Einojuhani Rautavaara, composer, b. 1928Just as in the DVD of Kaija Saariaho's L'Amour de Loin, the Finnish National Opera demonstrates how much new operas benefit from lavish productions. That is, that new operas might have more of a chance of pleasing audiences if they are cast with major singers and attractively staged. In this gorgeous production directed by Vilppu Kiljunen, the viewer is immediately submerged in the emotional distress of the imperial parents as their young son suffers another attack of hemophilia. During the opera's dissonant introduction, Tsarina Alexandra, highlighted by a follow spot, rushes around the vertiginous, swirling sets designed by Hannu Lindholm.

The score blends music in many styles, with disorienting and acidic dissonance to create dramatic tension, but Rautavaara is not afraid of lush, more tonal harmonies. There are moments of extraordinary beauty, like the Easter scene in Act II, with a choral setting of the Regina caeli (in Finnish) and Rasputin's triumphant proclamation of the Resurrection ("Khristos voskrese!") answered by the crowd.

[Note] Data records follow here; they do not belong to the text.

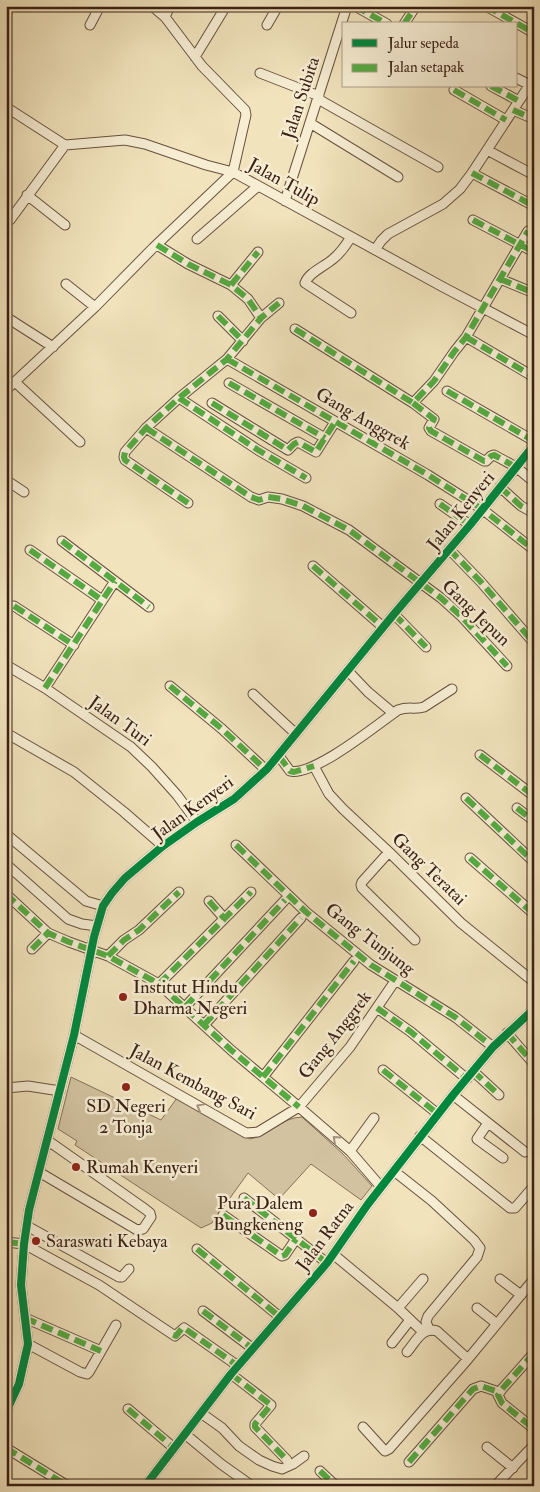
<svg xmlns="http://www.w3.org/2000/svg" width="540" height="1492" font-family="'IM FELL Double Pica',serif">
  <style>
    .green { fill: #d2c2a0; stroke: #86715a }
    .lines { fill: none; stroke-linecap: round; stroke-linejoin: round }
    .minor-casing { stroke: #68513f; stroke-width: 11 }
    .minor { stroke: #f6edd3; stroke-width: 9 }
    .quiet { stroke: #55aa42; stroke-width: 6; stroke-dasharray: 12 6; stroke-linecap: butt }
    .cycleway-casing { stroke: #f6edd3; stroke-width: 11 }
    .cycleway { stroke: #00873e; stroke-width: 8 }
    .oneway { stroke: #a2917e }
    .poi-dot { fill: #8f2418; stroke: #f6edd3; stroke-width: 2 }
    .labels { text-anchor: middle; dominant-baseline: central; stroke-width: 5; stroke-linejoin: round; paint-order: stroke }
    .street-label { font-size: 18px; fill: #3b2015; stroke: #f6edd3 }
    .poi-label { font-size: 18px; fill: #3b2015; stroke: #f6edd3; text-anchor: start }
  </style>
  <rect width="100%" height="100%" fill="#f1e3bc"/>
  <filter id="stains"><feTurbulence type="fractalNoise" baseFrequency=".004" numOctaves="4"/><feColorMatrix values="0 0 0 0 .2 0 0 0 0 .09 0 0 0 0 .02 0 0 0 .5 -.17"/></filter>
  <radialGradient id="worn" r=".72"><stop offset=".6" stop-color="#630" stop-opacity="0"/><stop offset="1" stop-color="#630" stop-opacity=".3"/></radialGradient>
  <!-- green -->
  <path class="green" d="M71,1077l90,43 16,-22 73,41c19,-3 32,-22 52,-22l41,37 29,32 -11,14 -50,-36 -32,35 -31,-26 -36,50 -11,5 -126,-83 2,-4 -19,-12z"/>
  <g class="lines">
    <!-- minor casing -->
    <g class="minor-casing">
      <path id="minor" d="M355,6l32,18
        M486,6l48,27
        M6,15l3,-9
        M165,17l5,-11
        M404,24l12,-18
        M90,25l10,-19
        M267,25l11,-19
        M195,57l31,-51
        M260,73l59,23
        M516,78l14,7
        M491,86l28,15
        M454,90l52,30
        M318,99l120,68
        M6,107l59,38 60,-5 20,4 61,21 27,7 210,115 91,48
        M513,110l21,9
        M310,123l88,54
        M487,150l47,25
        M472,173l62,33
        M27,195l38,30
        M285,201l62,-195
        M6,217l4,3 55,-75
        M473,220l61,32
        M197,239l61,-53
        M157,245l31,19 43,21 17,14 13,19
        M375,250l6,-9 7,-7 55,-30 17,-15 12,-16 62,-95
        M500,279l34,14
        M66,284l29,23
        M231,285l27,-33
        M351,313l-46,-30c4,-11 19,-16 28,-24 8,-6 13,-14 18,-22
        M218,316l25,25
        M6,317l47,30
        M295,329l118,74 21,-22 20,-29 12,-15 62,-106
        M466,337l68,40
        M227,359l201,116 54,34 52,41
        M15,382l65,60
        M229,383l96,55
        M6,390l89,-83 58,-59 80,-76 13,-57 -1,-5 -43,-44 -37,-49 -13,-11
        M447,391l87,50
        M179,398l79,52 48,28
        M212,403l76,47 6,-6 4,-2 18,10 19,-30
        M413,403l21,16 -5,9 2,3 53,30h2l5,-5 3,-1 22,12 18,15
        M146,428l105,69 8,3 9,-3 14,2 21,7 46,24 92,68 21,19 45,49
        M6,480l18,12
        M500,487l21,19 13,7
        M188,503l-63,-43 -1,-3 1,-5 21,-24 33,-30 48,-39 34,-41 18,-15
        M440,504l30,21
        M62,541l87,66
        M449,549l31,32 54,62
        M30,550l72,50
        M313,566l70,61
        M14,606l60,39
        M394,614l32,33
        M6,665l39,23 86,59 21,20 25,28 20,27
        M348,671l20,21 25,21
        M170,686l52,43 44,41
        M45,688l70,-107
        M253,694l43,40
        M6,733l68,39 50,40 39,34
        M480,755l54,41
        M279,756l11,15c23,6 88,-47 108,-61 11,-4 17,0 26,-3l28,-18
        M314,766l15,28 14,15 46,43 72,71 73,59
        M466,798l68,64
        M517,808l17,13
        M6,834l80,67 17,5
        M236,845l70,67 65,53 84,52 38,30
        M389,852l-27,30 -1,3 1,3 53,52
        M470,858l64,56
        M6,864l62,55 14,5 15,2
        M6,894l42,39 21,9 39,14 51,28 72,66 68,57 51,-60 45,-66
        M209,901l15,17
        M32,949l16,-16
        M108,956l16,-16 15,-10 40,-38
        M159,984l92,-92
        M185,1007l100,-107
        M377,1008l34,24 56,47
        M204,1025l97,-107
        M507,1033l27,31
        M74,1035l172,98 12,-1 41,-25 51,44 31,36
        M383,1070l55,44
        M473,1071l26,24
        M263,1077l91,-116
        M6,1088l22,-2 32,5
        M453,1095l72,57
        M488,1123l-11,16 26,19
        M420,1136l90,72h5l19,-22
        M350,1151l24,-33
        M394,1171l38,30 42,39 6,8 -3,9 -49,59 -2,6 3,7
        M39,1172l98,58 6,-1 8,-12 -1,-4 -5,-4 -98,-69
        M244,1198l83,65
        M223,1215l59,41 3,-1 11,-16
        M27,1226l92,51h3l7,-8
        M6,1242l18,2 75,41 76,51 9,-8 54,38
        M197,1249l83,68
        M333,1254l65,54 25,24
        M500,1279l21,16
        M398,1308l25,-29
        M477,1308l19,15
        M203,1311l49,37
        M25,1318l76,33
        M392,1343l18,-23
        M28,1344l52,28 7,2 2,-2 27,-47
        M407,1352c8,-9 15,-26 30,-21l31,28
        M534,1353l-32,36 -4,6 4,8 32,26
        M231,1374l40,31 -16,19v3l32,33
        M128,1409l46,39
        M6,1412l13,-28 9,-40 -7,-59 3,-41 5,-34 45,-175 20,-98 9,-31 9,-13 13,-15 38,-32 34,-24 37,-23 33,-30 127,-155 76,-89 64,-80
        M201,1413l21,15 17,18 20,14 13,6 10,3 11,-5 11,-8
        M363,1427l20,22 2,2 4,-2 79,-90 66,-80
        M185,1434l36,30 31,22
        M487,1447l26,21
        M6,1448l62,38
        M409,1462l64,-73 8,-3 18,6
        M320,1471l16,15
        M145,1486l86,-112 96,-111 41,-59 85,-109 40,-48 41,-38
        M495,1486l39,-41"/>
    </g>
    <!-- minor -->
    <use href="#minor" class="minor"/>
    <!-- quiet -->
    <path class="quiet" d="M355,6l32,18
      M486,6l48,27
      M404,24l12,-18
      M491,86l28,15
      M454,90l52,30
      M513,110l21,9
      M472,173l62,33
      M473,220l61,32
      M157,245l31,19 43,21 17,14 13,19
      M500,279l34,14
      M231,285l27,-33
      M218,316l25,25
      M295,329l118,74 21,-22 20,-29 12,-15 62,-106
      M466,337l68,40
      M227,359l201,116 54,34 52,41
      M229,383l96,55
      M447,391l87,50
      M179,398l79,52 48,28
      M212,403l76,47 6,-6 4,-2 18,10 19,-30
      M413,403l21,16 -5,9 2,3 53,30h2l5,-5 3,-1 22,12
      M146,428l105,69 8,3 9,-3 14,2 21,7 46,24 92,68 21,19 45,49
      M500,487l21,19 13,7
      M188,503l-63,-43 -1,-3 1,-5 21,-24 33,-30 48,-39 34,-41 18,-15
      M440,504l30,21
      M62,541l87,66
      M449,549l31,32 54,62
      M30,550l72,50
      M313,566l70,61
      M14,606l60,39
      M394,614l32,33
      M170,686l52,43 44,41
      M45,688l70,-107
      M480,755l54,41
      M279,756l11,15 4,1 20,-6
      M466,798l68,64
      M517,808l17,13
      M236,845l70,67 65,53 84,52 38,30
      M470,858l64,56
      M6,894l42,39 21,9 39,14 51,28 72,66 68,57
      M209,901l15,17
      M32,949l16,-16
      M108,956l16,-16 15,-10 40,-38
      M159,984l92,-92
      M185,1007l100,-107
      M377,1008l34,24 56,47
      M204,1025l97,-107
      M507,1033l27,31
      M383,1070l55,44
      M473,1071l26,24
      M263,1077l91,-116
      M244,1198l83,65
      M223,1215l59,41 3,-1 11,-16
      M6,1242l18,2
      M197,1249l83,68
      M203,1311l49,37
      M25,1318l76,33
      M173,1335l3,1 6,-8h2l54,38
      M534,1353l-32,36 -4,6 4,8 32,26
      M231,1374l40,31 -16,19v3l32,33
      M128,1409l46,39
      M6,1448l62,38
      M409,1462l64,-73 8,-3 18,6
      M320,1471l16,15"/>
    <!-- cycleway casing -->
    <g class="cycleway-casing">
      <path id="cycleway" d="M6,1412l13,-28 9,-40 -7,-59 3,-41 5,-34 45,-175 20,-98 9,-31 9,-13 13,-15 38,-32 34,-24 37,-23 33,-30 127,-155 76,-89 64,-80
        M145,1486l86,-112 96,-111 41,-59 85,-109 40,-48 41,-38"/>
    </g>
    <!-- cycleway -->
    <use href="#cycleway" class="cycleway"/>
  </g>
  <!-- one-way arrows -->
  <defs><path id="oneway-chevron" d="M-2-3.5L2.5 0L-2 3.5" fill="none" stroke-width="1.6" stroke-linecap="round" stroke-linejoin="round" transform="scale(1.25)"/></defs>
  <g class="oneway">
    <use href="#oneway-chevron" transform="translate(200 1107) rotate(-151)"/>
    <use href="#oneway-chevron" transform="translate(336 1139) rotate(-138)"/>
  </g>
  <!-- markers -->
  <g class="poi-dot">
    <circle cx="123" cy="997" r="5"/>
    <circle cx="126" cy="1087" r="5"/>
    <circle cx="76" cy="1167" r="5"/>
    <circle cx="313" cy="1213" r="5"/>
    <circle cx="36" cy="1241" r="5"/>
  </g>
  <g class="labels">
    <!-- street labels -->
    <g class="street-label">
      <text transform="translate(301 98) rotate(-72)">Jalan Subita</text>
      <text transform="translate(284 182) rotate(29)">Jalan Tulip</text>
      <text transform="translate(363 419) rotate(30)">Gang Anggrek</text>
      <text transform="translate(461 511) rotate(-51)">Jalan Kenyeri</text>
      <text transform="translate(476 613) rotate(44)">Gang Jepun</text>
      <text transform="translate(120 721) rotate(36)">Jalan Turi</text>
      <text transform="translate(193 808) rotate(-36)">Jalan Kenyeri</text>
      <text transform="translate(429 869) rotate(44)">Gang Teratai</text>
      <text transform="translate(370 939) rotate(37)">Gang Tunjung</text>
      <text transform="translate(335 1035) rotate(-52)">Gang Anggrek</text>
      <text transform="translate(193 1082) rotate(28)">Jalan Kembang Sari</text>
      <text transform="translate(325 1236) rotate(-53)">Jalan Ratna</text>
    </g>
    <!-- poi labels -->
    <g class="poi-label">
      <text x="133" y="987">Institut Hindu<tspan x="133" dy="21">Dharma Negeri</tspan></text>
      <text x="126" y="1106" text-anchor="middle">SD Negeri<tspan x="126" dy="21">2 Tonja</tspan></text>
      <text x="86" y="1167">Rumah Kenyeri</text>
      <text x="303" y="1203" text-anchor="end">Pura Dalem<tspan x="303" dy="21">Bungkeneng</tspan></text>
      <text x="46" y="1241">Saraswati Kebaya</text>
    </g>
  </g>
  <!-- margin -->
  <rect width="540" height="1492" fill="none" stroke="#f1e3bc" stroke-width="25"/>
  <rect x="8" y="8" width="525" height="1477" fill="none" stroke="#3b2015" stroke-width="2.5"/>
  <rect x="12" y="12" width="515" height="1467" fill="none" stroke="#3b2015"/>
  <!-- legend -->
  <rect x="342" y="22" width="175" height="65" fill="#f6edd3" stroke="#ab9b87"/>
  <rect x="352" y="39" width="25" height="8" fill="#00873e" stroke="#ab9b87"/>
  <text x="388" y="48" font-size="15" fill="#3b2015">Jalur sepeda</text>
  <rect x="352" y="64" width="25" height="8" fill="#55aa42" stroke="#ab9b87"/>
  <text x="388" y="72" font-size="15" fill="#3b2015">Jalan setapak</text>
  <rect width="100%" height="100%" filter="url(#stains)"/>
  <rect width="100%" height="100%" fill="url(#worn)"/>
</svg>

Most critics usually label Rautavaara as a mystic composer, in line with composers like Pärt, Tavener, Gorecki, using more or less tonal harmonies, ethereal or austere orchestration, and chant-like melodies. That description holds true for much of the score of Rasputin.

Rautavaara has created some fine ensemble pieces for the Tsar's four daughters, sung here by Sari Aittokoski (Olga), Tuija Knihtilâ (Tatyana), Helena Juntunen (Maria), and Anna-Kristiina Kaappola (Anastasia). Rautavaara uses his orchestra (here the FNO orchestra, conducted well by Mikko Franck, to whom the score is dedicated) in a mostly traditional way, with some effects thrown in, like Lady Macbeth-like erotic trombone slides, what sounds like a slide whistle (a theremin?), and a salon air played by an onstage piano ("A troika speeds through the woods"). Definitely worth your time.

Ondine ODV 4003

A very interesting upcoming DVD release from Ondine is Karita Mattila's recital on the stage of the Finnish National Opera, a program that includes Kaija Saariaho's song cycle Quatre instants, due out next spring.